Subrogation is an idea that's understood among insurance and legal firms but rarely by the policyholders who hire them. Even if it sounds complicated, it is to your advantage to know the nuances of the process. The more you know, the more likely it is that relevant proceedings will work out favorably.
Any insurance policy you hold is a commitment that, if something bad occurs, the firm that insures the policy will make good in one way or another without unreasonable delay. If you get hurt on the job, for instance, your company's workers compensation agrees to pay for medical services. Employment lawyers handle the details; you just get fixed up.
But since figuring out who is financially responsible for services or repairs is often a time-consuming affair – and delay often compounds the damage to the victim – insurance firms in many cases decide to pay up front and figure out the blame after the fact. They then need a mechanism to recover the costs if, ultimately, they weren't responsible for the expense.
You rush into the hospital with a gouged finger. You give the nurse your health insurance card and he writes down your policy details. You get stitches and your insurer gets a bill for the expenses. But on the following day, when you arrive at your place of employment – where the injury occurred – your boss hands you workers compensation paperwork to turn in. Your workers comp policy is actually responsible for the payout, not your health insurance company. It has a vested interest in getting that money back somehow.
How Does Subrogation Work?
This is where subrogation comes in. It is the way that an insurance company uses to claim reimbursement when it pays out a claim that turned out not to be its responsibility.
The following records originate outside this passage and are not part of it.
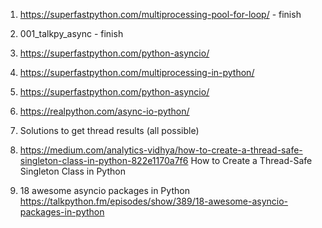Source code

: 1) https://superfastpython.com/multiprocessing-pool-for-loop/ - finish
2) 001_talkpy_async - finish

3) https://superfastpython.com/python-asyncio/
4) https://superfastpython.com/multiprocessing-in-python/
5) https://superfastpython.com/python-asyncio/

6) https://realpython.com/async-io-python/

7) Solutions to get thread results (all possible)
8) https://medium.com/analytics-vidhya/how-to-create-a-thread-safe-singleton-class-in-python-822e1170a7f6
How to Create a Thread-Safe Singleton Class in Python
9) 18 awesome asyncio packages in Python
   https://talkpython.fm/episodes/show/389/18-awesome-asyncio-packages-in-python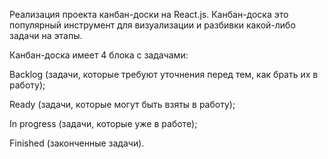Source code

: Реализация проекта канбан-доски на React.js. Канбан-доска это популярный инструмент для визуализации и разбивки какой-либо задачи на этапы.

Канбан-доска имеет 4 блока с задачами:

Backlog (задачи, которые требуют уточнения перед тем, как брать их в работу);

Ready (задачи, которые могут быть взяты в работу);

In progress (задачи, которые уже в работе);

Finished (законченные задачи).
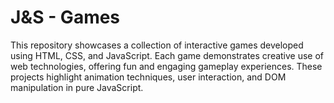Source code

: # J&S - Games
This repository showcases a collection of interactive games developed using HTML, CSS, and JavaScript. Each game demonstrates creative use of web technologies, offering fun and engaging gameplay experiences. These projects highlight animation techniques, user interaction, and DOM manipulation in pure JavaScript.
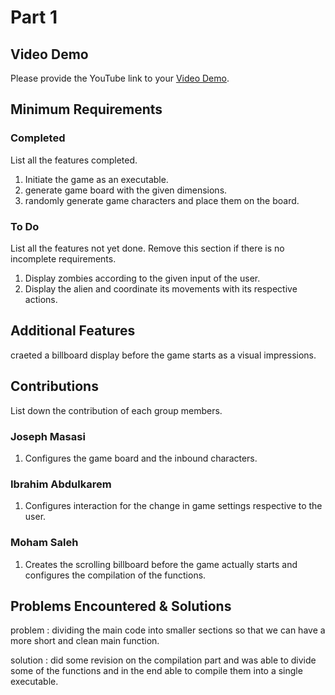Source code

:# Part 1

## Video Demo

Please provide the YouTube link to your [Video Demo](https://youtu.be/pApe4yQaB48).

## Minimum Requirements

### Completed

List all the features completed.

1. Initiate the game as an executable.
2. generate game board with the given dimensions.
3. randomly generate game characters and place them on the board.

### To Do

List all the features not yet done. Remove this section if there is no incomplete requirements.

1. Display zombies according to the given input of the user.
2. Display the alien and coordinate its movements with its respective actions.

## Additional Features

craeted a billboard display before the game starts as a visual impressions.

## Contributions

List down the contribution of each group members.


### Joseph Masasi

1. Configures the game board and the inbound characters.

### Ibrahim Abdulkarem

1. Configures interaction for the change in game settings respective to the user.

### Moham Saleh

1. Creates the scrolling billboard before the game actually starts and configures the compilation of the functions.

## Problems Encountered & Solutions

problem : dividing the main code into smaller sections so that we can have a more short and clean main function.

solution : did some revision on the compilation part and was able to divide some of the functions and in the end able to compile them into a single executable.
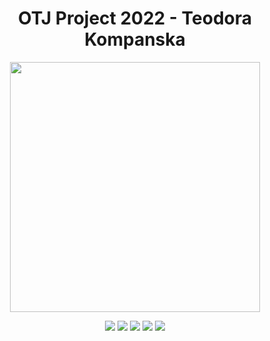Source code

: <h1 align="center">OTJ Project 2022 - Teodora Kompanska</h1>
<p align="center"><img src="https://i.imgur.com/HxRaxEd.png" width="400"></p>
<p align = "center">
   <img src = "https://img.shields.io/github/languages/count/codingburgas/2122-otj-10-project-repo-TNKompanska19?style=for-the-badge">
   <img src = "https://img.shields.io/github/contributors/codingburgas/2122-otj-10-project-repo-TNKompanska19?style=for-the-badge">
   <img src = "https://img.shields.io/github/repo-size/codingburgas/2122-otj-10-project-repo-TNKompanska19?style=for-the-badge">
   <img src = "https://img.shields.io/github/last-commit/codingburgas/2122-otj-10-project-repo-TNKompanska19?style=for-the-badge">
   <img src = "https://img.shields.io/github/languages/top/codingburgas/2122-otj-10-project-repo-TNKompanska19?style=for-the-badge">
</p>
Some insurance firms have in-house property damage lawyers and personal injury attorneys, or a department dedicated to subrogation; others contract with a law firm. Usually, only you can sue for damages to your person or property. But under subrogation law, your insurer is extended some of your rights in exchange for having taken care of the damages. It can go after the money originally due to you, because it has covered the amount already.
Why Does This Matter to Me?
For one thing, if your insurance policy stipulated a deductible, it wasn't just your insurer who had to pay. In a $10,000 accident with a $1,000 deductible, you have a stake in the outcome as well – to be precise, $1,000. If your insurance company is unconcerned with pursuing subrogation even when it is entitled, it might opt to recoup its losses by increasing your premiums. On the other hand, if it knows which cases it is owed and goes after them enthusiastically, it is doing you a favor as well as itself. If all $10,000 is recovered, you will get your full thousand-dollar deductible back. If it recovers half (for instance, in a case where you are found 50 percent to blame), you'll typically get half your deductible back, based on the laws in most states.
Additionally, if the total loss of an accident is more than your maximum coverage amount, you may have had to pay the difference. If your insurance company or its property damage lawyers, such as workers compensation Lithia Springs GA, pursue subrogation and wins, it will recover your losses in addition to its own.
All insurers are not created equal. When comparing, it's worth looking up the records of competing firms to determine whether they pursue valid subrogation claims; if they resolve those claims without delay; if they keep their customers advised as the case continues; and if they then process successfully won reimbursements quickly so that you can get your funding back and move on with your life. If, on the other hand, an insurance agency has a reputation of honoring claims that aren't its responsibility and then protecting its income by raising your premiums, you should keep looking.